• [YOUR INSTRUCTIONS]
Please answer from the passage about Oro Blanco: what share of its subsidiary Calichera does the company own?

• [PASSAGE]
Sociedad de Inversiones Oro Blanco S.A.
- Company type: Sociedad Anónima
- Traded as: BCS: ORO BLANCO
- Industry: Holding
- Founded: 1983
- Headquarters: Santiago, Chile
- Key people: Julio Ponce Lerou, (Chairman) Aldo Motta Camp, (CEO)
- Products: Investment
- Revenue: US$ 5.0 million (2011)
- Net income: US$ 323.0 million (2011)
- Parent: Norte Grande
- Subsidiaries: Calichera

= Oro Blanco =

Oro Blanco ( BCS: ORO BLANCO) is an investment company based in Chile. Through its 83.23%-owned subsidiary Calichera, the company holds interests in the Chilean Chemical company SQM. The company's majority shareholder is Norte Grande, with 86.1% of its interests.

According to the fact finding website, "snopes.com". The claims made by Oro Blanco, through a viral marketing advertisement created by Kent Moors, are fraudulent The 'superfuel' turns out to be lithium, which is mined as the mineral lithium carbonate. Purified lithium is used in lithium-ion batteries (which include the batteries that power electric cars), though the advertisement persistently omits to mention the word "lithium".

• [RECORD EXCERPTS]

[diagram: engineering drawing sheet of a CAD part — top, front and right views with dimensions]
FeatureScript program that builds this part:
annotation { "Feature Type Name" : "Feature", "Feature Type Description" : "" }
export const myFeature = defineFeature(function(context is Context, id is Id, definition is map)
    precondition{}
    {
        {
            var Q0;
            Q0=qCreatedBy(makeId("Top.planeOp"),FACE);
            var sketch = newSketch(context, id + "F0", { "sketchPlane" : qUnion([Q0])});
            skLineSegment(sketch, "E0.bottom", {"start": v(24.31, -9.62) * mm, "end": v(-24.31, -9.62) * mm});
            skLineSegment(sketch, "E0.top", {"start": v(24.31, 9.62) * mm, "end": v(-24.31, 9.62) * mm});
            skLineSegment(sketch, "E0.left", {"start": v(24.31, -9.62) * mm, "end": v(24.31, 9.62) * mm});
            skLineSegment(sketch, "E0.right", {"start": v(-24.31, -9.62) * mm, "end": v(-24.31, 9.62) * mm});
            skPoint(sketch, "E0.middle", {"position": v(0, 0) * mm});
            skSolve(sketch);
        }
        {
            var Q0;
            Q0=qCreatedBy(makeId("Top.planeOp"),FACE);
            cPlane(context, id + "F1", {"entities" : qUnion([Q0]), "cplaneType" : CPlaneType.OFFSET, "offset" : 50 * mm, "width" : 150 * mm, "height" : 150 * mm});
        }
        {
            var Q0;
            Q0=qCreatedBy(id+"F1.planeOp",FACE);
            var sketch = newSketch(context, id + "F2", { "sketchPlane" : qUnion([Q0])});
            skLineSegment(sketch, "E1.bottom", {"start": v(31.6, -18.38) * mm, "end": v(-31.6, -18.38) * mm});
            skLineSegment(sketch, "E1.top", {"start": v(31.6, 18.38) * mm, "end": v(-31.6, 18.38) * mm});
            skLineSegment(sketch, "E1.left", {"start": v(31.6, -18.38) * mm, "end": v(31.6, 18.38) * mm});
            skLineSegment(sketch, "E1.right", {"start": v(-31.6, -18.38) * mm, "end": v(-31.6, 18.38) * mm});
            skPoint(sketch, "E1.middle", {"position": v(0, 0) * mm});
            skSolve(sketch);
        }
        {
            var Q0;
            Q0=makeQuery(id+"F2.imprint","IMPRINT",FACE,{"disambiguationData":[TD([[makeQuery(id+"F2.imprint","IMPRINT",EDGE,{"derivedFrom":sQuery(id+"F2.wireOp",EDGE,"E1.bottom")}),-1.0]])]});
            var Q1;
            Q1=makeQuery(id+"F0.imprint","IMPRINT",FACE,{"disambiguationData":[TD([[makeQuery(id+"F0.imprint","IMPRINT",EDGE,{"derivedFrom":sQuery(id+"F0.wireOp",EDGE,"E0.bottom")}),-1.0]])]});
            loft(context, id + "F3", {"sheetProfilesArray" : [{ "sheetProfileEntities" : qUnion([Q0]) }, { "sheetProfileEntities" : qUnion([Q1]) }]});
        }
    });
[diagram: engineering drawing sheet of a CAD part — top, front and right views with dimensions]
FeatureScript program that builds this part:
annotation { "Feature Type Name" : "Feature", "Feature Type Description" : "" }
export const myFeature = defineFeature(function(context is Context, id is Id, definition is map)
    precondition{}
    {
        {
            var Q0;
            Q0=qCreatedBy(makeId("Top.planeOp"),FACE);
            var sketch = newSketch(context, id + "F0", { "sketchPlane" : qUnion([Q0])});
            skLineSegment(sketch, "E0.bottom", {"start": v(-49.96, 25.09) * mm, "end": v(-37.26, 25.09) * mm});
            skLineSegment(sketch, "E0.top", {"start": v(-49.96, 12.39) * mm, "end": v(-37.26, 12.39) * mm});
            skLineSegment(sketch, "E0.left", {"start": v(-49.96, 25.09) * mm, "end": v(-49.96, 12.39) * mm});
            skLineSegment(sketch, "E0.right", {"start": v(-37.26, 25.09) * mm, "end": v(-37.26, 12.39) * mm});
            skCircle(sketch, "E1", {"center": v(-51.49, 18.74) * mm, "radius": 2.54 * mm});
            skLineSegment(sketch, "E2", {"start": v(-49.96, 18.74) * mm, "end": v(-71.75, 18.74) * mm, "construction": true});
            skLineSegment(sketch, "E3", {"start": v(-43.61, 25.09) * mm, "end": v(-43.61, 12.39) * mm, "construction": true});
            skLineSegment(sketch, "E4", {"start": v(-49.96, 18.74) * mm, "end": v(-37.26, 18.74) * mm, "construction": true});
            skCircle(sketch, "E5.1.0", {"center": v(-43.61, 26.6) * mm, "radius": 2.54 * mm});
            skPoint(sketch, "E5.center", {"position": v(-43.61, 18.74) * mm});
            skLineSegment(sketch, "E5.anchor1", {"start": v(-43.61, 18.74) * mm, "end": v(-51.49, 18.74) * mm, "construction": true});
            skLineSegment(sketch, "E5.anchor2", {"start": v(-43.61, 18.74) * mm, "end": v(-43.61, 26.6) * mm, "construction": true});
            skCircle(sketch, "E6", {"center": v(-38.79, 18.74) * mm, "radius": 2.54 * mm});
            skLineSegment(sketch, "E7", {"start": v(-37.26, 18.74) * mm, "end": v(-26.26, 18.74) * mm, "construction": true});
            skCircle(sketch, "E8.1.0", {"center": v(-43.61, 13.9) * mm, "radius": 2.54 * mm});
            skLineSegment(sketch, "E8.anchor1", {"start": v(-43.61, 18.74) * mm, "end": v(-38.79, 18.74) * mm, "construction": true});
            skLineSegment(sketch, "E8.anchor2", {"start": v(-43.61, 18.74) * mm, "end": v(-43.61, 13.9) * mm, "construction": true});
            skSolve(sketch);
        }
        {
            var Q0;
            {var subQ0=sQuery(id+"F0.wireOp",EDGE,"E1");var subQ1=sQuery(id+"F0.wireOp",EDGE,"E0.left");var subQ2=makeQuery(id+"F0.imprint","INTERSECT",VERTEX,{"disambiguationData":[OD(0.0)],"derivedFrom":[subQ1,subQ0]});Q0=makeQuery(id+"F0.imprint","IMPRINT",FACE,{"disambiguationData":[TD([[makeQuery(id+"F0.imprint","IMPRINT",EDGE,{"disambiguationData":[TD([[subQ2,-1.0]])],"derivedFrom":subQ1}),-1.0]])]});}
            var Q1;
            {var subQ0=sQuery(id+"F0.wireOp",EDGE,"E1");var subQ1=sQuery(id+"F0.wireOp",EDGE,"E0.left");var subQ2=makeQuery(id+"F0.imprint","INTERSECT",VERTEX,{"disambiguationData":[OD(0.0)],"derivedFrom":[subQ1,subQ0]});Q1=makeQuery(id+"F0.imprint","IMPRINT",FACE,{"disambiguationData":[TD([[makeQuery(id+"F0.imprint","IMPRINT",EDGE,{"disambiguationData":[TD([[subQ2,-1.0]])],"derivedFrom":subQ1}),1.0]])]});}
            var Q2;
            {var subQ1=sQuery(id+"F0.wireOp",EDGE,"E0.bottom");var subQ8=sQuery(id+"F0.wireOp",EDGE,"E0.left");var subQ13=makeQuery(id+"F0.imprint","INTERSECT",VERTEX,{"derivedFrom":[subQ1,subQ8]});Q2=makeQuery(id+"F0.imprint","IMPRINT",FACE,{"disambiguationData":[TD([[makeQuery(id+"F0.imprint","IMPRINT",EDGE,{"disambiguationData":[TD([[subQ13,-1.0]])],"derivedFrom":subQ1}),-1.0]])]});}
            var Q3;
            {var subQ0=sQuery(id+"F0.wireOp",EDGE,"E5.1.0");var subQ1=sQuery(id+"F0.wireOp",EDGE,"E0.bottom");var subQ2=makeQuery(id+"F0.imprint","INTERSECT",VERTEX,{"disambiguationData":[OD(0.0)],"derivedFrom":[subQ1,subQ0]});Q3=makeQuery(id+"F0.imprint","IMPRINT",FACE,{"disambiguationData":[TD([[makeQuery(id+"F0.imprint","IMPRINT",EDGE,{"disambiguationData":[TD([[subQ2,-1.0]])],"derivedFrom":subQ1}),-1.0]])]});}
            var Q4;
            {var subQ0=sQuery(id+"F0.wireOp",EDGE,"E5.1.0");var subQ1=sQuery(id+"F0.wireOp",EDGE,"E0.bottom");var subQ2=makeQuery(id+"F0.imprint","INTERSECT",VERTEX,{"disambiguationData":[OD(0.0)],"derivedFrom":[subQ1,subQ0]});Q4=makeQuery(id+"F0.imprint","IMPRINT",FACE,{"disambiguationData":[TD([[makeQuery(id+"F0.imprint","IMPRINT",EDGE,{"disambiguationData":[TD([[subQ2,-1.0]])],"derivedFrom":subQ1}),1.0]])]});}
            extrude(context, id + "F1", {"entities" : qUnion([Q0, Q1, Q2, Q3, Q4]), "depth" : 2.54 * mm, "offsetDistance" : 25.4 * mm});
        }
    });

• [EXERCISE ANSWER]
83.23%